Reproduce all of the data below line for line, changing nothing.
INFORMATION SUPPLIED section start
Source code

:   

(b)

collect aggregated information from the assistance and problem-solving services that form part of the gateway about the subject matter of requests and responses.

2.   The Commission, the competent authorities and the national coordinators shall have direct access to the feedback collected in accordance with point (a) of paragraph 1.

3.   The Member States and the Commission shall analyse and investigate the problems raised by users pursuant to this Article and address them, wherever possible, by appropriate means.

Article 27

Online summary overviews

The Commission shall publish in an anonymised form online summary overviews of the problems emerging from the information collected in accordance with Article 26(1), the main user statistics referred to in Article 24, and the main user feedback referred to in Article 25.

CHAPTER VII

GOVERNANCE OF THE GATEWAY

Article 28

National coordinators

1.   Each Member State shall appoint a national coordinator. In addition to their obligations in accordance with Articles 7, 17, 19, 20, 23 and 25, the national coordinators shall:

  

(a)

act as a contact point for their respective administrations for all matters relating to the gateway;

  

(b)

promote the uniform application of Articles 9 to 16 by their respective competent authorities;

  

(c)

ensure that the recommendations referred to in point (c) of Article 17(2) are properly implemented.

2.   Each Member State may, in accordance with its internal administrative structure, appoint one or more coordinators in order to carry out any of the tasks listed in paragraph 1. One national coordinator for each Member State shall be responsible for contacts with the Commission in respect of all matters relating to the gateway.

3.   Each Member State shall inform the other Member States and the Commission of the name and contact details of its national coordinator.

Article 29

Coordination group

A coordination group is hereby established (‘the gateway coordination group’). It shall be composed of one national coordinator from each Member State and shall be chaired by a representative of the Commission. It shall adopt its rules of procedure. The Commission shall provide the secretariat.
INFORMATION SUPPLIED section end
**RESULT FOR THIS EXERCISE**
Source code

:   

(b)

collect aggregated information from the assistance and problem-solving services that form part of the gateway about the subject matter of requests and responses.

2.   The Commission, the competent authorities and the national coordinators shall have direct access to the feedback collected in accordance with point (a) of paragraph 1.

3.   The Member States and the Commission shall analyse and investigate the problems raised by users pursuant to this Article and address them, wherever possible, by appropriate means.

Article 27

Online summary overviews

The Commission shall publish in an anonymised form online summary overviews of the problems emerging from the information collected in accordance with Article 26(1), the main user statistics referred to in Article 24, and the main user feedback referred to in Article 25.

CHAPTER VII

GOVERNANCE OF THE GATEWAY

Article 28

National coordinators

1.   Each Member State shall appoint a national coordinator. In addition to their obligations in accordance with Articles 7, 17, 19, 20, 23 and 25, the national coordinators shall:

  

(a)

act as a contact point for their respective administrations for all matters relating to the gateway;

  

(b)

promote the uniform application of Articles 9 to 16 by their respective competent authorities;

  

(c)

ensure that the recommendations referred to in point (c) of Article 17(2) are properly implemented.

2.   Each Member State may, in accordance with its internal administrative structure, appoint one or more coordinators in order to carry out any of the tasks listed in paragraph 1. One national coordinator for each Member State shall be responsible for contacts with the Commission in respect of all matters relating to the gateway.

3.   Each Member State shall inform the other Member States and the Commission of the name and contact details of its national coordinator.

Article 29

Coordination group

A coordination group is hereby established (‘the gateway coordination group’). It shall be composed of one national coordinator from each Member State and shall be chaired by a representative of the Commission. It shall adopt its rules of procedure. The Commission shall provide the secretariat.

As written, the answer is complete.